The day I received a letter back from Elizabeth Zimmermann was a special day indeed! Not only was I awed to hear from a famous big name in knitting, but I discovered a whole world of books, wool yarn and supplies that were available through her mail-order business.
I was fortunate to attend her Knitting Camp twice, where I met Elizabeth, her husband (also known as “the Gaffer”), her daughter, Meg, and other members of the family. Attending Knitting Camp is like showing up for the who’s who in knitting, and I had the chance to meet many designers and authors. Knitting Camp is beyond words, but is best summed up as heaven on earth for knitters!
So much of what Elizabeth taught at Knitting Camp and what I learned through her books has become part of my knitting DNA as a teacher and designer. I can hear Elizabeth saying, “Learn to look at your knitting and figure out what you are doing,” and “Don’t rely on the pattern—unvent something!”“Unvent” was a word she had coined, and it referred to those occasions when a knitter discovers something that is new to her or him (though there is nothing really new in the knitting world).
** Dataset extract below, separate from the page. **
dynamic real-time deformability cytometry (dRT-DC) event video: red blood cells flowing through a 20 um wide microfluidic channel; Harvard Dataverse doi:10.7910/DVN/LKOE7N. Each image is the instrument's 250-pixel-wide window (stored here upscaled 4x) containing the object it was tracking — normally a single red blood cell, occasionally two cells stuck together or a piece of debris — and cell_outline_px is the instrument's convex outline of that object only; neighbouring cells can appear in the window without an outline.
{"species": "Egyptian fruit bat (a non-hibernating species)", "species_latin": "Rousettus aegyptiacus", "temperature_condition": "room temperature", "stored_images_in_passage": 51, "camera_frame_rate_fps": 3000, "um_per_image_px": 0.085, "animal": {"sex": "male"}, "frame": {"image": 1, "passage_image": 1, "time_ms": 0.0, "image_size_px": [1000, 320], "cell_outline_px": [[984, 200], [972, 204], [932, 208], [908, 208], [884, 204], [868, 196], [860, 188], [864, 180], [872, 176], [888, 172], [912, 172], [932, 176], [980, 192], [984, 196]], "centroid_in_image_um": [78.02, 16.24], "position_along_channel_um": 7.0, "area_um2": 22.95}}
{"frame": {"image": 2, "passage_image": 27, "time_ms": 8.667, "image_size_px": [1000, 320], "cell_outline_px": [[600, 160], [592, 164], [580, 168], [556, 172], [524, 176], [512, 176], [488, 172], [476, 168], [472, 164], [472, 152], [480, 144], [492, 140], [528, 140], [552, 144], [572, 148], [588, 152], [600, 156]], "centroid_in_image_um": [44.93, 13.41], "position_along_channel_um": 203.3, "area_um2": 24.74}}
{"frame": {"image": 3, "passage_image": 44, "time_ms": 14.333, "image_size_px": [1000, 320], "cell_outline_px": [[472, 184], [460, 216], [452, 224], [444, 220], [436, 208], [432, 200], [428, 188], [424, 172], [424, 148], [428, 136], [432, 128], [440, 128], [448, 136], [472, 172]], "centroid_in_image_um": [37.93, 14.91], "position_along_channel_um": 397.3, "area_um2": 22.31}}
Although Elizabeth passed away in 1999, her indelible mark on the knitting world will be felt by many future generations. Her knitting wisdom has inspired many knitters around the world to take up wool and needles, and to find their own way.
Thank you, Elizabeth, for teaching me to knit the EZ way!
Always gracious, Elizabeth receives a crown of daisies, an impromptu gift from a Knitting Camp attendee.
Knitting and “talking knitting” for a whole week? Attending Knitting Camp had been on my bucket list for years! I was fortunate enough to attend twice and enjoyed every minute of it!
Elizabeth Zimmermann’s Nordic Mittens were published in the October 1982 issue of Knitting World.
Tradition Meets Modern Slouch Hat & Mitts were inspired by Elizabeth’s Nordic Mitts at left.